The earliest school buildings were usually a crude log cabin built by the whole community with a fireplace in one corner and a window in the other to provide proper air circulation. Prior to the 1816 establishment of the county’s first school in Hardin, students were taught the three ‘R’s – reading, ‘riting and ‘rithmetic by teachers living with the family. School was regarded as a luxury as pioneer families were more concerned with survival and had very little free time to devote to ‘book learning’. Early school text books were the New Testament, the U.S. Spelling Book and Dayboll’s Arithmetic. An eighth grade education was considered sufficient for most occupations.
Without telephones, newspapers or mail service, pioneers relied upon each other to find out what was happening in the rest of the world, and they welcomed visits from other travelers bringing fresh news about other places. The first postal route in what is now Ohio was established in 1794. The mail would take 7 to 13 days to travel from Pittsburgh to Cincinnati via boat, then contractors delivered the mail to each community. Traveling preachers, doctors and civil officials moved from place to place to provide necessary services.
Pioneers worked hard from dawn until dusk so there wasn’t a lot of free time to just relax. They had to rely on themselves for the fun they had. Friends and neighbors would stop work occasionally to gather in a nearby pasture or barn to play music and dance. Families entertained themselves by telling stories, playing cards, board games (checkers or chess), and reading the Bible. Recreational and sports activities such as skating, swimming and fishing were also extremely popular.
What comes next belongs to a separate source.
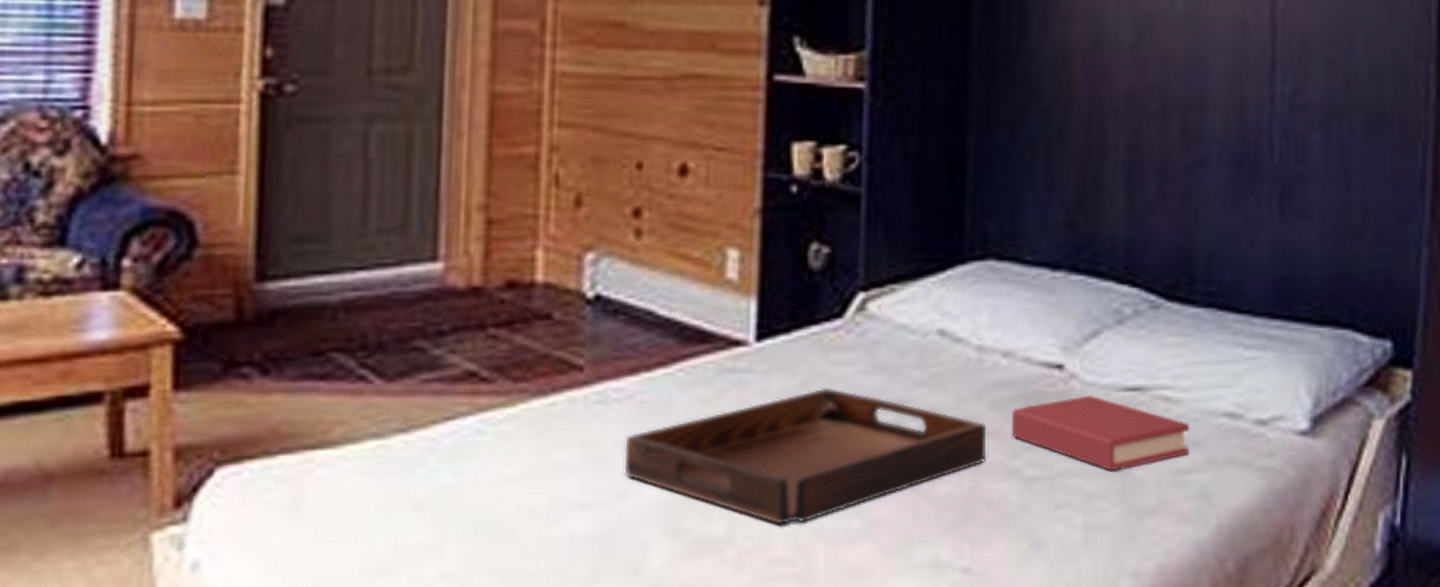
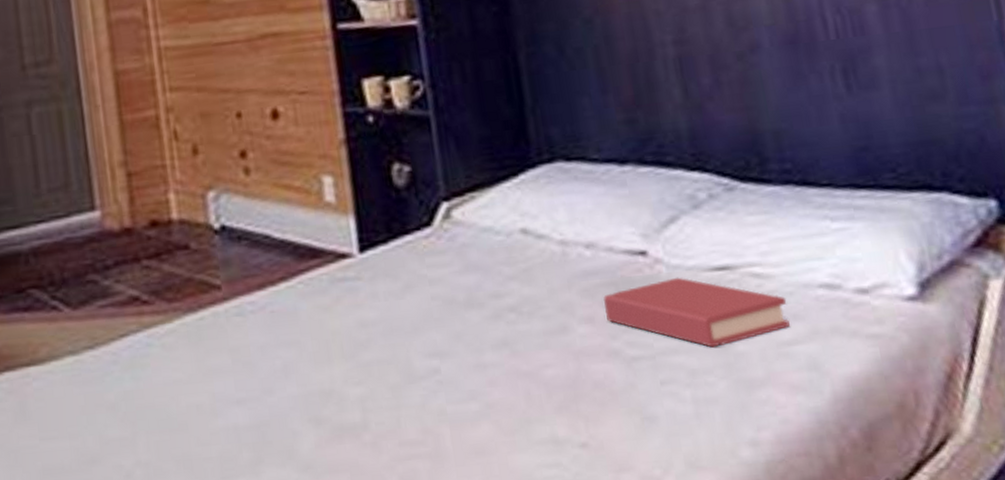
serving tray: present [624,387,987,526] -> none [264,288,586,412]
Early Shelby Countians, conscious of their pioneering days, formed a Pioneer Association in 1886. They met once a year and dues were .25 each. The only requirement for membership was being a resident of early Shelby County. The group built a log cabin among the trees not far from the south gate of the local fairgrounds as a legacy of their wilderness life. They met annually for several years to share stories about their founding years.
The writer is one of the key members who helped reorganize the Shelby County Historical Society and develop the award-winning JUST FOR KIDS program. She is the author of the Teacher’s Guide, “The Pioneers of Shelby County” which served as the resource for this article.